Si la nouvelle de Mishima nous prend à la gorge et aux tripes, c’est parce que l’écrivain, si fasciné qu’il soit par ce Japon du Devoir, est également un artiste, un psychologue et un poète d’une extraordinaire porosité, qui nous fait vivre, un instant après l’autre, le drame de Reiko, puis la dernière nuit des amants se chargeant d’un érotisme grandiose, puis l’effrayante boucherie rituelle du seppuku (que Mishima vivra lui-même le 25 novembre 1970) à laquelle Reiko assiste sans faillir, enfin le geste ultime de la jeune femme sur elle-même.
Tout cela, bien entendu, devrait se lire à la vitesse des idéogrammes, alors qu’on passe ici du japonais au français par l’anglais.

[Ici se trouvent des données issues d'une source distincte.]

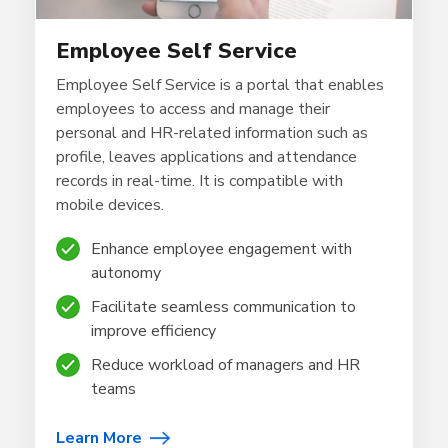
Employee Self Service
Employee Self Service is a portal that enables
employees to access and manage their
personal and HR-related information such as
profile, leaves applications and attendance
records in real-time.
It is compatible with
mobile devices.
Enhance employee engagement with
autonomy
Facilitate seamless communication to
improve efficiency
Reduce workload of managers and HR
teams
Learn More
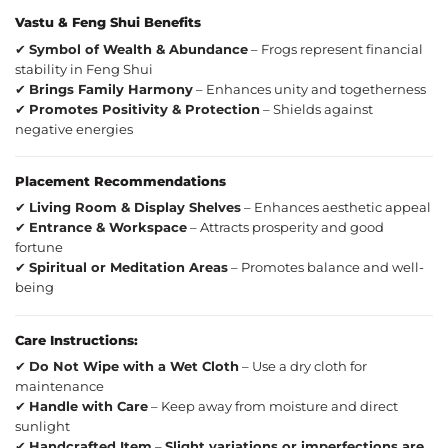
Vastu & Feng Shui Benefits
✔
Symbol of Wealth & Abundance
– Frogs represent financial
stability in Feng Shui
✔
Brings Family Harmony
– Enhances unity and togetherness
✔
Promotes Positivity & Protection
– Shields against
negative energies
Placement Recommendations
✔
Living Room & Display Shelves
– Enhances aesthetic appeal
✔
Entrance & Workspace
– Attracts prosperity and good
fortune
✔
Spiritual or Meditation Areas
– Promotes balance and well-
being
Care Instructions:
✔
Do Not Wipe with a Wet Cloth
– Use a dry cloth for
maintenance
✔
Handle with Care
– Keep away from moisture and direct
sunlight
✔
Handcrafted Item
–
Slight variations or imperfections are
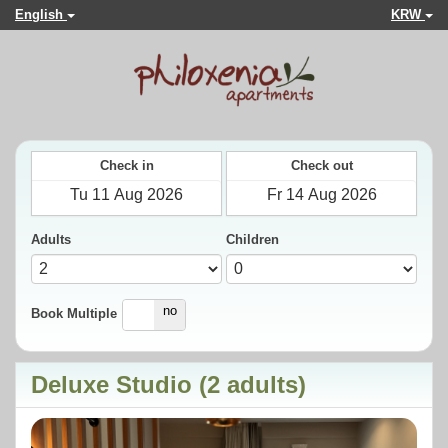
English
KRW
Check in
Check out
Adults
Children
yes
no
Book Multiple
Deluxe Studio (2 adults)
Previous
Next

Mais la beauté de cette nouvelle, mélange d’inflexible pureté et de tendresse, la fulgurante rapidité du récit, la justesse de chaque sensation et de chaque émotion, passent les cloisons des langues et les obstacles des langues, autant qu’elles passent les barrières de cultures et de mœurs, de nations ou d’époque, participant bel et bien de la ressemblance humaine.